Written problem:
Return, word for word, the part of the listing below that opens with the line containing "family: Urticaceae" and closes with the final line of the listing, including both of those lines.

Given data:
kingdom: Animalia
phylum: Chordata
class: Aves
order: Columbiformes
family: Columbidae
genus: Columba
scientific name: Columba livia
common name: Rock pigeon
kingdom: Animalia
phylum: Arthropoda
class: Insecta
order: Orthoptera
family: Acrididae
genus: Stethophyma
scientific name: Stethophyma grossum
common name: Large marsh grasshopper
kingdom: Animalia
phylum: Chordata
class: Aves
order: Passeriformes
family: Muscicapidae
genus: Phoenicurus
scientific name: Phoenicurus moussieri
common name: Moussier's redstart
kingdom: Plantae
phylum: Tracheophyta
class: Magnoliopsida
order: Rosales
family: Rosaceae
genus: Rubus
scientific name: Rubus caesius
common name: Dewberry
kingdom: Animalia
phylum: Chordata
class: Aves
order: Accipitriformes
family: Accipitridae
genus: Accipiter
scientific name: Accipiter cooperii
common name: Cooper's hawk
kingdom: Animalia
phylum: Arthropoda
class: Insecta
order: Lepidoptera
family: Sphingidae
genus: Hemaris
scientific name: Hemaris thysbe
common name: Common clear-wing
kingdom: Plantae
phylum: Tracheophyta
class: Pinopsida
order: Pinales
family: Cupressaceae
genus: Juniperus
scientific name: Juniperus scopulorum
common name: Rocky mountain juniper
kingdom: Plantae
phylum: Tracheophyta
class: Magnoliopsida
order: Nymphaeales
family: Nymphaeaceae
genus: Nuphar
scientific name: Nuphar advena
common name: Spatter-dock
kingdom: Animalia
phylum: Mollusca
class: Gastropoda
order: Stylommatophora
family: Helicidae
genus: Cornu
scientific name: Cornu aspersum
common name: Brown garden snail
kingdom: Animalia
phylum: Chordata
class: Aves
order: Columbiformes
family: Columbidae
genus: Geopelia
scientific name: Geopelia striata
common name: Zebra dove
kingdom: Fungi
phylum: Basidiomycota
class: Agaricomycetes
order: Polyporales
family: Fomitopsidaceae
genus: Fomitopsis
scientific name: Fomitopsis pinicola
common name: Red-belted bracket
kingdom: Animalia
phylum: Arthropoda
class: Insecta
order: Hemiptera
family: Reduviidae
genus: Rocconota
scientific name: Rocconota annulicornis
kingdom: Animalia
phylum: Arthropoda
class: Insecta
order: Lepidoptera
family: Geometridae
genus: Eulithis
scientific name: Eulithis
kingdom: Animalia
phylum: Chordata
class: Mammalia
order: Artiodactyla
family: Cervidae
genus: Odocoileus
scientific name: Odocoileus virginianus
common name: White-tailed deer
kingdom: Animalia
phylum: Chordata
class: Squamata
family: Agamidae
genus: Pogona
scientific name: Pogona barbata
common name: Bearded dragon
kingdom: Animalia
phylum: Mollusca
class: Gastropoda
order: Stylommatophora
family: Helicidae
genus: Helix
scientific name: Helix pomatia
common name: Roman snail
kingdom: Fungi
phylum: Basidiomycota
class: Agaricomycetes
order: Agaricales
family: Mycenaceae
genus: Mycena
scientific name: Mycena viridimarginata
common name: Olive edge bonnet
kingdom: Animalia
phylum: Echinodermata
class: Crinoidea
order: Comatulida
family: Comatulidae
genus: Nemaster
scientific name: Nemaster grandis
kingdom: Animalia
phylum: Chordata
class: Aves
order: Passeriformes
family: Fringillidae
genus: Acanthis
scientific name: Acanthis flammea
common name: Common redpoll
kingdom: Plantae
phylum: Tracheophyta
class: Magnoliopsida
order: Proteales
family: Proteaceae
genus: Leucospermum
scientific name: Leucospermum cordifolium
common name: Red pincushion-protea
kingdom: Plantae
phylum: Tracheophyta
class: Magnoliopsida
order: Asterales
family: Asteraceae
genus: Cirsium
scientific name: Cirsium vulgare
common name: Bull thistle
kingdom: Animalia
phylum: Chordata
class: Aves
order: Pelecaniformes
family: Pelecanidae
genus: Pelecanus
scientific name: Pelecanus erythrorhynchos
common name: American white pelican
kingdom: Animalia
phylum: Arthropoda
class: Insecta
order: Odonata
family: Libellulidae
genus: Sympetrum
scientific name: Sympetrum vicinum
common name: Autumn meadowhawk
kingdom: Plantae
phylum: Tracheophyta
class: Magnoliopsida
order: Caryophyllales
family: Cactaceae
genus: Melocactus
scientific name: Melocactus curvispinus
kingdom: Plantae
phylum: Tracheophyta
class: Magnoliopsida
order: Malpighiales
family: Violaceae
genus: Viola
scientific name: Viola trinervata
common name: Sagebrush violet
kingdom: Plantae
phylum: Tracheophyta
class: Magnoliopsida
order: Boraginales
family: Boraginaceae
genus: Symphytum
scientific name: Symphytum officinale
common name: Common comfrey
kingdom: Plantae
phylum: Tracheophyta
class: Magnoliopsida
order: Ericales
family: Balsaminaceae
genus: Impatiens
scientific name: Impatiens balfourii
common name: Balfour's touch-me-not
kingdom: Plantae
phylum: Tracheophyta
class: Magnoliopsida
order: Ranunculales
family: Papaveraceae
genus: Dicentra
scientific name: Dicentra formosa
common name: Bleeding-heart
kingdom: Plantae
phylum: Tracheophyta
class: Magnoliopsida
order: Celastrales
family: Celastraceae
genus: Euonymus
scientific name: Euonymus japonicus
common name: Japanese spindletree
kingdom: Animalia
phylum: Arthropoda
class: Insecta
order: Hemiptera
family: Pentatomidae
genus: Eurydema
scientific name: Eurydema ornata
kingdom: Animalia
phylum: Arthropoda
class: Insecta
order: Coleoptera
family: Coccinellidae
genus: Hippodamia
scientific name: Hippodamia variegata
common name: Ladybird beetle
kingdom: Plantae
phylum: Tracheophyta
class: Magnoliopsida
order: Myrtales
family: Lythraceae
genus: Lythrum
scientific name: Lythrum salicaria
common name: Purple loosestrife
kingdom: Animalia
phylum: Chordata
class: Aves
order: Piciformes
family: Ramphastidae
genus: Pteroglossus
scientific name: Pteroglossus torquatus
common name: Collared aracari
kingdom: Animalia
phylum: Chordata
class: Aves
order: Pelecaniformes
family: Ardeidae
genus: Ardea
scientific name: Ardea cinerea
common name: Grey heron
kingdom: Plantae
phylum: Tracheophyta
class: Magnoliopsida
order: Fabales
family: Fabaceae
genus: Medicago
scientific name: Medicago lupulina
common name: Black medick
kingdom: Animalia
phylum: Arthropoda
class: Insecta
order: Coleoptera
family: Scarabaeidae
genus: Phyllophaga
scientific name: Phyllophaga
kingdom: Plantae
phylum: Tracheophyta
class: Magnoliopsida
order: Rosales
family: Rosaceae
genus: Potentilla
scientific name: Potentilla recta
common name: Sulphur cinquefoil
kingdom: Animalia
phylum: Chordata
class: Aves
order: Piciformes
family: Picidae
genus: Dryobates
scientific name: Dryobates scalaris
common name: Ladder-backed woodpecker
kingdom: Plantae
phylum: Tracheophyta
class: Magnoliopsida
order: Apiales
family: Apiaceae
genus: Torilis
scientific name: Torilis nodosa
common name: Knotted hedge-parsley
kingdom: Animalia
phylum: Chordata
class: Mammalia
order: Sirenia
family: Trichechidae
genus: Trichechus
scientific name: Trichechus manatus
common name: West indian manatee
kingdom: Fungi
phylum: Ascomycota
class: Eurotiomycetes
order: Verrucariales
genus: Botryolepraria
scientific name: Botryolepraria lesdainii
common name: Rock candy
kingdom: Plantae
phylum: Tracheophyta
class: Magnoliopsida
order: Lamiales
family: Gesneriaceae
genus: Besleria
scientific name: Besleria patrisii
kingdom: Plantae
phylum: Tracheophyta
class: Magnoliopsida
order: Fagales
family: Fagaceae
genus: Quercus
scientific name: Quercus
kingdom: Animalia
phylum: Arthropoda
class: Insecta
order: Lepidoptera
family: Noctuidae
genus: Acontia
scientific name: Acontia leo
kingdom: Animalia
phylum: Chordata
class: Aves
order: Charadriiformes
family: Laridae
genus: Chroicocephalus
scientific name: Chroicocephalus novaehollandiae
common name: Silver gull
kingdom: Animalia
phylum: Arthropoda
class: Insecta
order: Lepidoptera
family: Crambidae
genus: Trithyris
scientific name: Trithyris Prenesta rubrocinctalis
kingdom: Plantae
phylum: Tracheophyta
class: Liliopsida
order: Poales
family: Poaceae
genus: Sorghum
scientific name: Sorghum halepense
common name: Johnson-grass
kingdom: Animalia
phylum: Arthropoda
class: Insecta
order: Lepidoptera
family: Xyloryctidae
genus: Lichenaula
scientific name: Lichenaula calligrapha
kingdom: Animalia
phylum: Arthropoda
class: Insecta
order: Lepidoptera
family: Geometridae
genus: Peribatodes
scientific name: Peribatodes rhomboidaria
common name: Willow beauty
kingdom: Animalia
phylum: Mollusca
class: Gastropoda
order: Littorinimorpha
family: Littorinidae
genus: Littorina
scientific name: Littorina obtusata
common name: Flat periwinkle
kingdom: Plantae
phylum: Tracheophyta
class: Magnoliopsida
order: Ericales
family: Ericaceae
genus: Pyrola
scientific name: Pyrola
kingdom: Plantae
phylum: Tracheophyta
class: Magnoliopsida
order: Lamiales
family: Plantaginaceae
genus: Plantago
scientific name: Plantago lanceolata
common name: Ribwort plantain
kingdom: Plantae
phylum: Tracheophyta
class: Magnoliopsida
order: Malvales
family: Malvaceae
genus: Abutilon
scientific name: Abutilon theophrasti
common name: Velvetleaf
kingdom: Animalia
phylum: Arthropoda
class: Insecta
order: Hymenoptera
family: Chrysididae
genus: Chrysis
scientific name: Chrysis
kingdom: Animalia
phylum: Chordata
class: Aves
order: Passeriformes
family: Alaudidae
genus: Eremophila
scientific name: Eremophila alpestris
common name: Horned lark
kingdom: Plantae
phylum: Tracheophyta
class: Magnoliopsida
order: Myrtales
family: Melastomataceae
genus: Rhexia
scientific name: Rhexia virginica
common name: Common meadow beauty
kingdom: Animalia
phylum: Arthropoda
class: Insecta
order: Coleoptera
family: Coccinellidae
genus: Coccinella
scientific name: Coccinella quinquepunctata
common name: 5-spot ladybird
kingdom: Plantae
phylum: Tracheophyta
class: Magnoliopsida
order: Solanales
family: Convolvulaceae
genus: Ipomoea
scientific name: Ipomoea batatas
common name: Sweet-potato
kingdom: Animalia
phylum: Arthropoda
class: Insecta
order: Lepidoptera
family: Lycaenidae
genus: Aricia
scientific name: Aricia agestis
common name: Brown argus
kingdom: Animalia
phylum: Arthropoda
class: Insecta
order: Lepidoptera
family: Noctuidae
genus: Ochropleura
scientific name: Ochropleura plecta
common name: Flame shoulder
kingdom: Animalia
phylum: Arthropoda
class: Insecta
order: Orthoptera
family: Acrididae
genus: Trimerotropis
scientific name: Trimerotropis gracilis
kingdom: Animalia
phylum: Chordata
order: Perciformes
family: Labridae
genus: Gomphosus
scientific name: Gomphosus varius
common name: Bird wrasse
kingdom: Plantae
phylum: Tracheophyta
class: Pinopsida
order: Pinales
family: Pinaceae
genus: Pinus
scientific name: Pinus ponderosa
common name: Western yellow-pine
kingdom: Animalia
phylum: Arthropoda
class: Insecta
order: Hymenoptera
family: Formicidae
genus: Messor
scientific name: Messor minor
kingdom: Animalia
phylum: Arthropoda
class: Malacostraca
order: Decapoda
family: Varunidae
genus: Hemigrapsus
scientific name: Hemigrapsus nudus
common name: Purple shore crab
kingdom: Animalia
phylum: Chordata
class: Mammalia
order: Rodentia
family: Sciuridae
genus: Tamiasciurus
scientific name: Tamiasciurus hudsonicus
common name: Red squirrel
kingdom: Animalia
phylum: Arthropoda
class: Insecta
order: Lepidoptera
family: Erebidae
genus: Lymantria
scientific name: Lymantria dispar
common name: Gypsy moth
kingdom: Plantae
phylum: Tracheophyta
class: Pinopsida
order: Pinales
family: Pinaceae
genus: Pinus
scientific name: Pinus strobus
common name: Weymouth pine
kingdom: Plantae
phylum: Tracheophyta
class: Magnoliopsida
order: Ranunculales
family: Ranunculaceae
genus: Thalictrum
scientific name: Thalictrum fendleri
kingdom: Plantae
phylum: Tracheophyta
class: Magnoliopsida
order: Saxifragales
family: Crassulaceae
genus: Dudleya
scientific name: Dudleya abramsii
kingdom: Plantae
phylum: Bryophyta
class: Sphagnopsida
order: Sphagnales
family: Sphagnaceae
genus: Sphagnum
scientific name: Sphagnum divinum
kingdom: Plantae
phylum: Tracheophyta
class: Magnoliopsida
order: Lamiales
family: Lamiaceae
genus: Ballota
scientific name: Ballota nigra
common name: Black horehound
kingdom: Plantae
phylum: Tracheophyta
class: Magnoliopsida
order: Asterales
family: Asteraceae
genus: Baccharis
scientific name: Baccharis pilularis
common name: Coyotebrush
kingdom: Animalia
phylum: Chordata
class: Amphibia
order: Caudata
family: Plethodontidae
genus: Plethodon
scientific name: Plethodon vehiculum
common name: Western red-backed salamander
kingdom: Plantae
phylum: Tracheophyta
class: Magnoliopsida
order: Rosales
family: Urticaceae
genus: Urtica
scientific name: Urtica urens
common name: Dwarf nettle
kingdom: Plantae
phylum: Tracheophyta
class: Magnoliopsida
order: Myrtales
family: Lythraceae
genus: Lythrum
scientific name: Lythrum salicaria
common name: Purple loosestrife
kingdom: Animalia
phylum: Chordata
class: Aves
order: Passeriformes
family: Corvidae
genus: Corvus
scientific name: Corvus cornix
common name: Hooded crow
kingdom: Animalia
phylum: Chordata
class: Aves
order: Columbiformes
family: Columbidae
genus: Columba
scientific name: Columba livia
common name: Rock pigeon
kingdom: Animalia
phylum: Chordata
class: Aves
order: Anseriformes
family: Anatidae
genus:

Result:
family: Urticaceae
genus: Urtica
scientific name: Urtica urens
common name: Dwarf nettle
kingdom: Plantae
phylum: Tracheophyta
class: Magnoliopsida
order: Myrtales
family: Lythraceae
genus: Lythrum
scientific name: Lythrum salicaria
common name: Purple loosestrife
kingdom: Animalia
phylum: Chordata
class: Aves
order: Passeriformes
family: Corvidae
genus: Corvus
scientific name: Corvus cornix
common name: Hooded crow
kingdom: Animalia
phylum: Chordata
class: Aves
order: Columbiformes
family: Columbidae
genus: Columba
scientific name: Columba livia
common name: Rock pigeon
kingdom: Animalia
phylum: Chordata
class: Aves
order: Anseriformes
family: Anatidae
genus:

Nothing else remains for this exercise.